[Work to complete] Show all the lines in the data below that include the word "dabei".

[Task data]

##############################

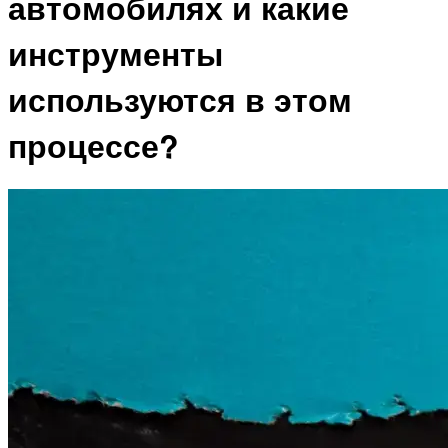
автомобилях и какие
инструменты
используются в этом
процессе?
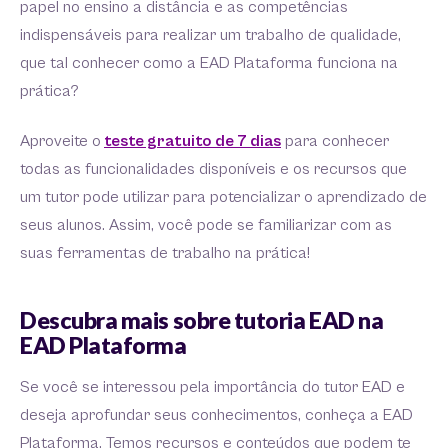
papel no ensino a distância e as competências
indispensáveis para realizar um trabalho de qualidade,
que tal conhecer como a EAD Plataforma funciona na
prática?
Aproveite o
teste gratuito de 7 dias
para conhecer
todas as funcionalidades disponíveis e os recursos que
um tutor pode utilizar para potencializar o aprendizado de
seus alunos. Assim, você pode se familiarizar com as
suas ferramentas de trabalho na prática!
Descubra mais sobre tutoria EAD na
EAD Plataforma
Se você se interessou pela importância do tutor EAD e
deseja aprofundar seus conhecimentos, conheça a EAD
Plataforma. Temos recursos e conteúdos que podem te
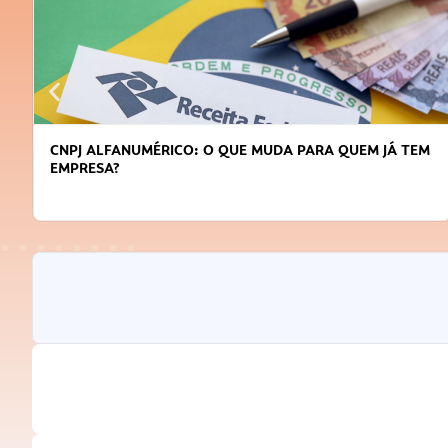
CNPJ ALFANUMÉRICO: O QUE MUDA PARA QUEM JÁ TEM
EMPRESA?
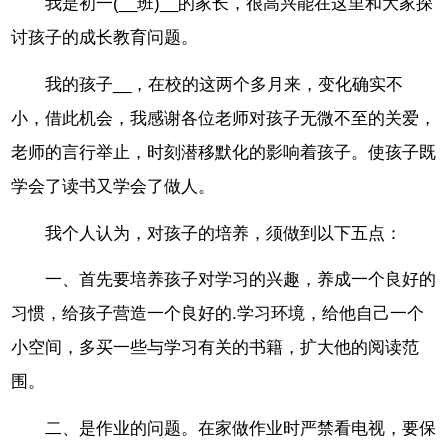
我是初一(__班)__的家长，很高兴能在这里和大家探
讨孩子的成长教育问题。
我的孩子__，在校的这两个多月来，变化确实不
小，借此机会，我感谢各位老师对孩子无微不至的关爱，
老师的言行举止，时刻潜移默化的影响着孩子。使孩子既
学会了读书又学会了做人。
我个人认为，对孩子的培养，须做到以下五点：
一、首先要培养孩子对学习的兴趣，养成一个良好的
习惯，给孩子营造一个良好的.学习环境，给他自己一个
小空间，多买一些与学习有关的书籍，扩大他的阅读范
围。
二、是作业的问题。在家做作业时严禁看电视，要保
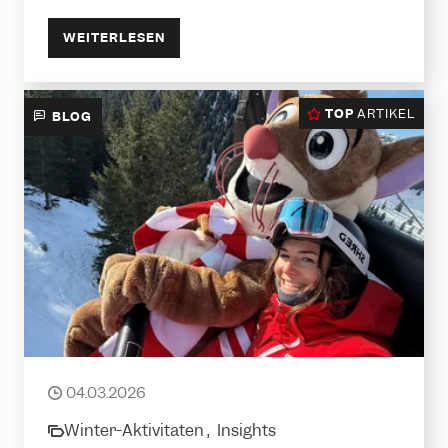
WEITERLESEN
TOP
ARTIKEL
BLOG
Mein Alltag als Snowboard­lehrerin
04.03.2026
date
Winter-Aktivitäten ,
Insights
category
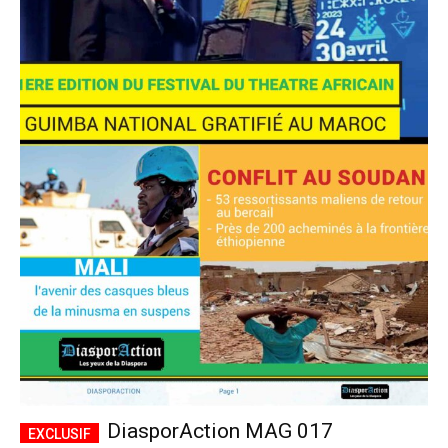
DiasporAction MAG 017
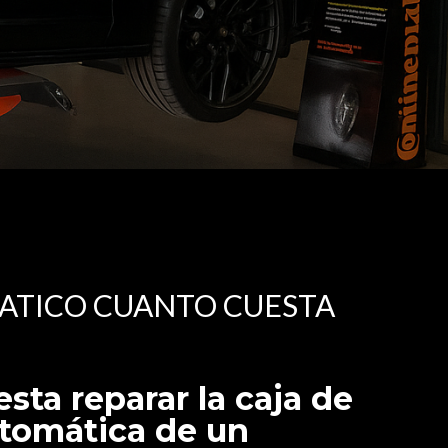
ATICO CUANTO CUESTA
sta reparar la caja de
tomática de un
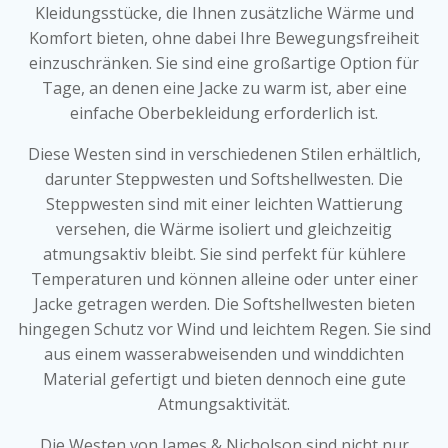
Kleidungsstücke, die Ihnen zusätzliche Wärme und
Komfort bieten, ohne dabei Ihre Bewegungsfreiheit
einzuschränken. Sie sind eine großartige Option für
Tage, an denen eine Jacke zu warm ist, aber eine
einfache Oberbekleidung erforderlich ist.
Diese Westen sind in verschiedenen Stilen erhältlich,
darunter Steppwesten und Softshellwesten. Die
Steppwesten sind mit einer leichten Wattierung
versehen, die Wärme isoliert und gleichzeitig
atmungsaktiv bleibt. Sie sind perfekt für kühlere
Temperaturen und können alleine oder unter einer
Jacke getragen werden. Die Softshellwesten bieten
hingegen Schutz vor Wind und leichtem Regen. Sie sind
aus einem wasserabweisenden und winddichten
Material gefertigt und bieten dennoch eine gute
Atmungsaktivität.
Die Westen von James & Nicholson sind nicht nur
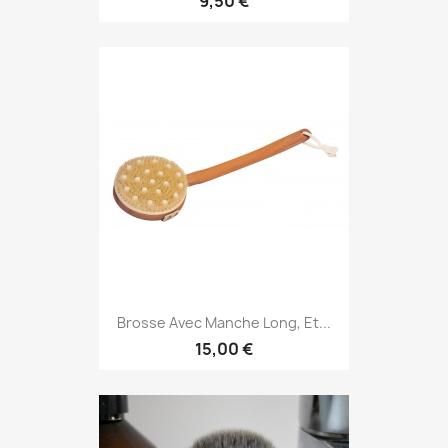
9,50 €
Brosse Avec Manche Long, Et...
15,00 €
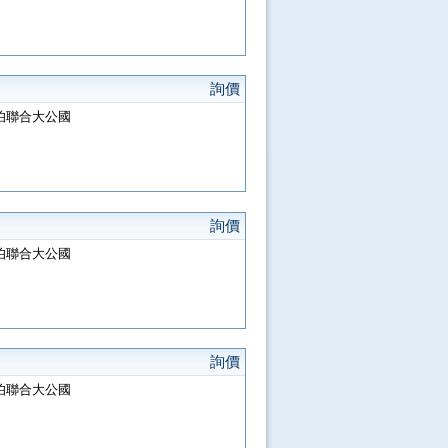
詢價
阿拉伯聯合大公國
詢價
阿拉伯聯合大公國
詢價
阿拉伯聯合大公國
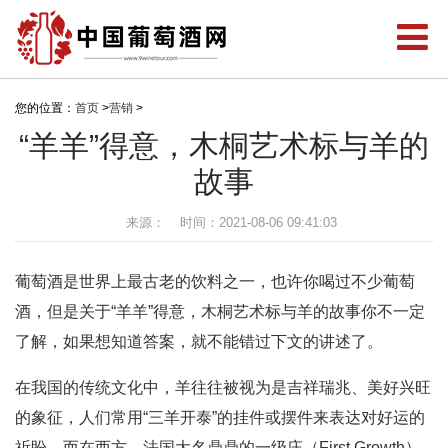
您的位置：
首页
>
营销
>
“羊羊”得意，木桐艺术标与羊的
故事
来源：
时间：2021-08-06 09:41:03
葡萄酒是世界上最古老的饮料之一，也许你喝过不少葡萄
酒，但是关于“羊羊”得意，木桐艺术标与羊的故事你不一定
了解，如果想知道答案，就不能错过下文的讲述了。
在我国的传统文化中，羊往往被视为是吉祥瑞兆、美好兴旺
的象征，人们常用“三羊开泰”的挂件或摆件来表达对好运的
祈盼。而在西方，法国大名鼎鼎的一级庄（First Growth）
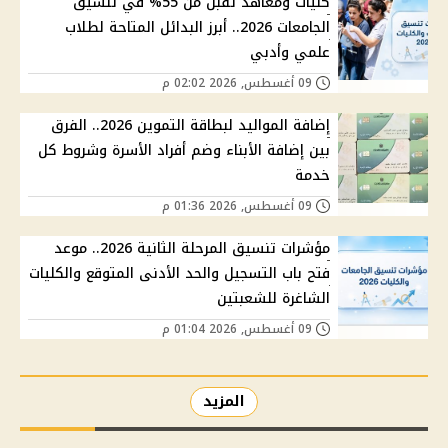
كليات ومعاهد تقبل من 55% في تنسيق
الجامعات 2026.. أبرز البدائل المتاحة لطلاب
علمي وأدبي
09 أغسطس, 2026 02:02 م
إضافة المواليد لبطاقة التموين 2026.. الفرق
بين إضافة الأبناء وضم أفراد الأسرة وشروط كل
خدمة
09 أغسطس, 2026 01:36 م
مؤشرات تنسيق المرحلة الثانية 2026.. موعد
فتح باب التسجيل والحد الأدنى المتوقع والكليات
الشاغرة للشعبتين
09 أغسطس, 2026 01:04 م
المزيد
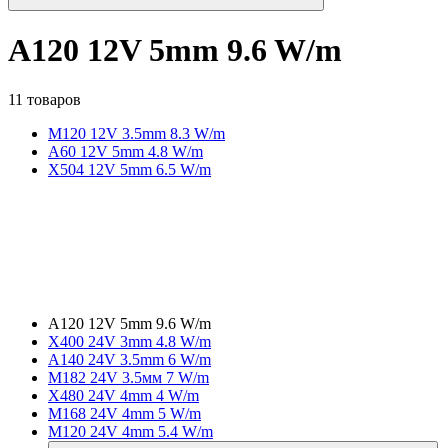
A120 12V 5mm 9.6 W/m
11 товаров
M120 12V 3.5mm 8.3 W/m
A60 12V 5mm 4.8 W/m
X504 12V 5mm 6.5 W/m
A120 12V 5mm 9.6 W/m
X400 24V 3mm 4.8 W/m
A140 24V 3.5mm 6 W/m
M182 24V 3.5мм 7 W/m
X480 24V 4mm 4 W/m
M168 24V 4mm 5 W/m
M120 24V 4mm 5.4 W/m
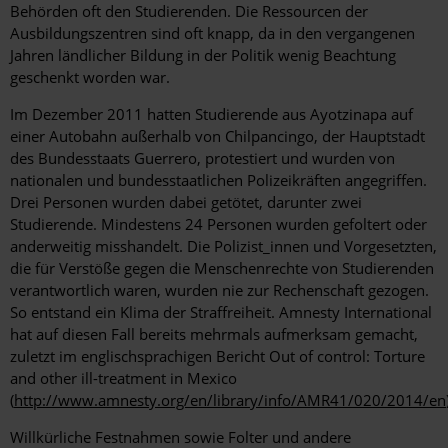
Behörden oft den Studierenden. Die Ressourcen der
Ausbildungszentren sind oft knapp, da in den vergangenen
Jahren ländlicher Bildung in der Politik wenig Beachtung
geschenkt worden war.
Im Dezember 2011 hatten Studierende aus Ayotzinapa auf
einer Autobahn außerhalb von Chilpancingo, der Hauptstadt
des Bundesstaats Guerrero, protestiert und wurden von
nationalen und bundesstaatlichen Polizeikräften angegriffen.
Drei Personen wurden dabei getötet, darunter zwei
Studierende. Mindestens 24 Personen wurden gefoltert oder
anderweitig misshandelt. Die Polizist_innen und Vorgesetzten,
die für Verstöße gegen die Menschenrechte von Studierenden
verantwortlich waren, wurden nie zur Rechenschaft gezogen.
So entstand ein Klima der Straffreiheit. Amnesty International
hat auf diesen Fall bereits mehrmals aufmerksam gemacht,
zuletzt im englischsprachigen Bericht Out of control: Torture
and other ill-treatment in Mexico
(
http://www.amnesty.org/en/library/info/AMR41/020/2014/en
Willkürliche Festnahmen sowie Folter und andere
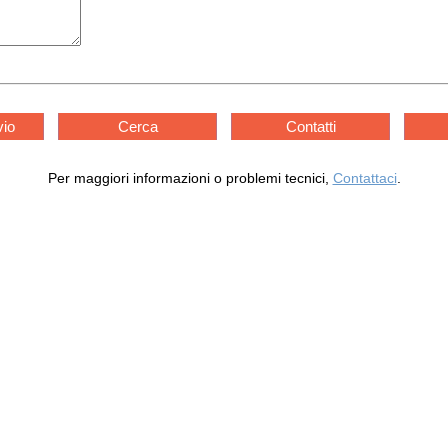
vio
Cerca
Contatti
Per maggiori informazioni o problemi tecnici,
Contattaci
.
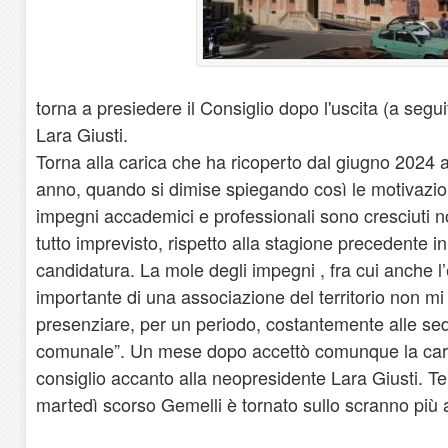
torna a presiedere il Consiglio dopo l'uscita (a segui
Lara Giusti.
Torna alla carica che ha ricoperto dal giugno 2024 
anno, quando si dimise spiegando così le motivazio
impegni accademici e professionali sono cresciuti 
tutto imprevisto, rispetto alla stagione precedente in
candidatura. La mole degli impegni , fra cui anche l
importante di una associazione del territorio non m
presenziare, per un periodo, costantemente alle sed
comunale”. Un mese dopo accettò comunque la caric
consiglio accanto alla neopresidente Lara Giusti. Ter
martedì scorso Gemelli è tornato sullo scranno più 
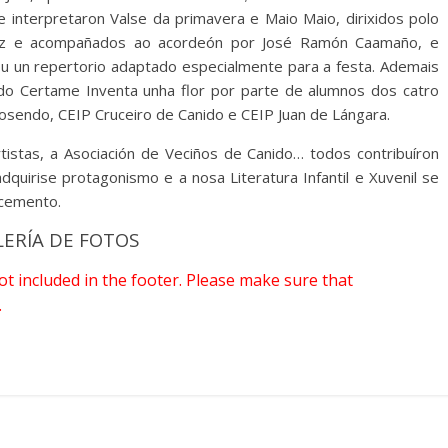
e interpretaron Valse da primavera e Maio Maio, dirixidos polo
íaz e acompañados ao acordeón por José Ramón Caamaño, e
ou un repertorio adaptado especialmente para a festa. Ademais
 do Certame Inventa unha flor por parte de alumnos dos catro
 Rosendo, CEIP Cruceiro de Canido e CEIP Juan de Lángara.
tistas, a Asociación de Veciños de Canido… todos contribuíron
dquirise protagonismo e a nosa Literatura Infantil e Xuvenil se
ecemento.
LERÍA DE FOTOS
 not included in the footer. Please make sure that
.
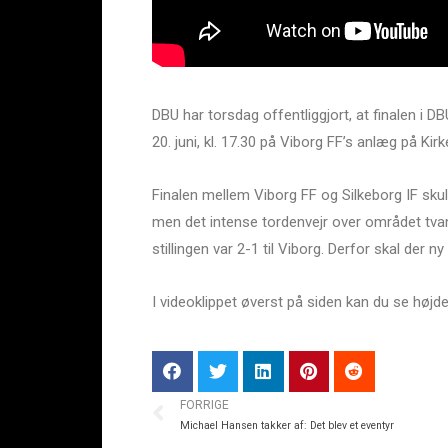
DBU har torsdag offentliggjort, at finalen i D
20. juni, kl. 17.30 på Viborg FF’s anlæg på Kir
Finalen mellem Viborg FF og Silkeborg IF skull
men det intense tordenvejr over området tvan
stillingen var 2-1 til Viborg. Derfor skal der n
I videoklippet øverst på siden kan du se højd
FORRIGE
Michael Hansen takker af: Det blev et eventyr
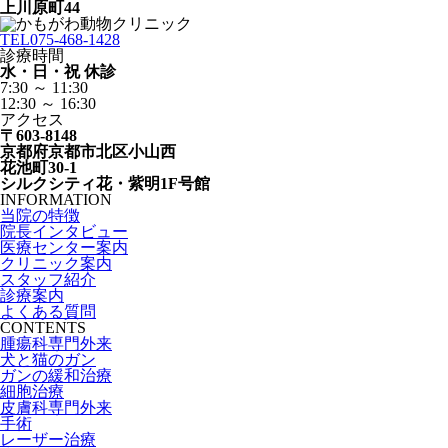
上川原町44
TEL
075-468-1428
診療時間
水・日・祝 休診
7:30 ～ 11:30
12:30 ～ 16:30
アクセス
〒603-8148
京都府京都市北区小山西
花池町30-1
シルクシティ花・紫明1F号館
INFORMATION
当院の特徴
院長インタビュー
医療センター案内
クリニック案内
スタッフ紹介
診療案内
よくある質問
CONTENTS
腫瘍科専門外来
犬と猫のガン
ガンの緩和治療
細胞治療
皮膚科専門外来
手術
レーザー治療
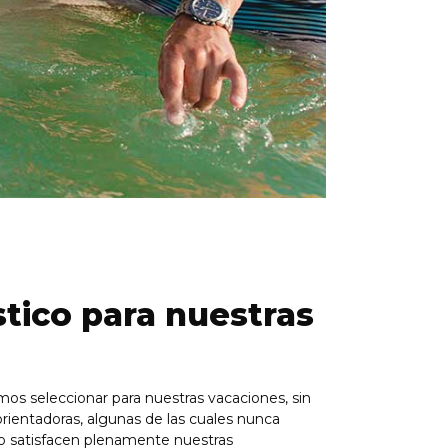
stico para nuestras
os seleccionar para nuestras vacaciones, sin
rientadoras, algunas de las cuales nunca
no satisfacen plenamente nuestras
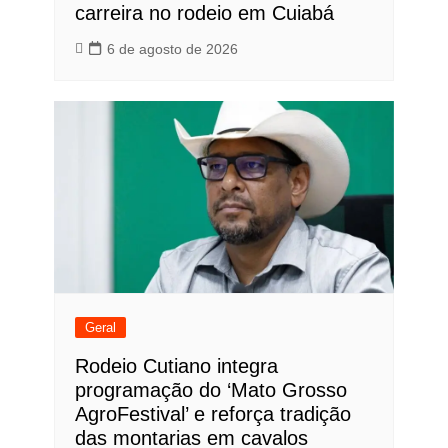
carreira no rodeio em Cuiabá
6 de agosto de 2026
Geral
Rodeio Cutiano integra
programação do ‘Mato Grosso
AgroFestival’ e reforça tradição
das montarias em cavalos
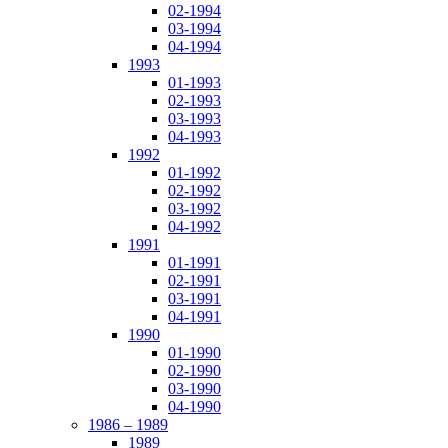
02-1994
03-1994
04-1994
1993
01-1993
02-1993
03-1993
04-1993
1992
01-1992
02-1992
03-1992
04-1992
1991
01-1991
02-1991
03-1991
04-1991
1990
01-1990
02-1990
03-1990
04-1990
1986 – 1989
1989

##############################

[Solution to this task]
Komfort bieten, ohne dabei Ihre Bewegungsfreiheit
Drei Personen wurden dabei getötet, darunter zwei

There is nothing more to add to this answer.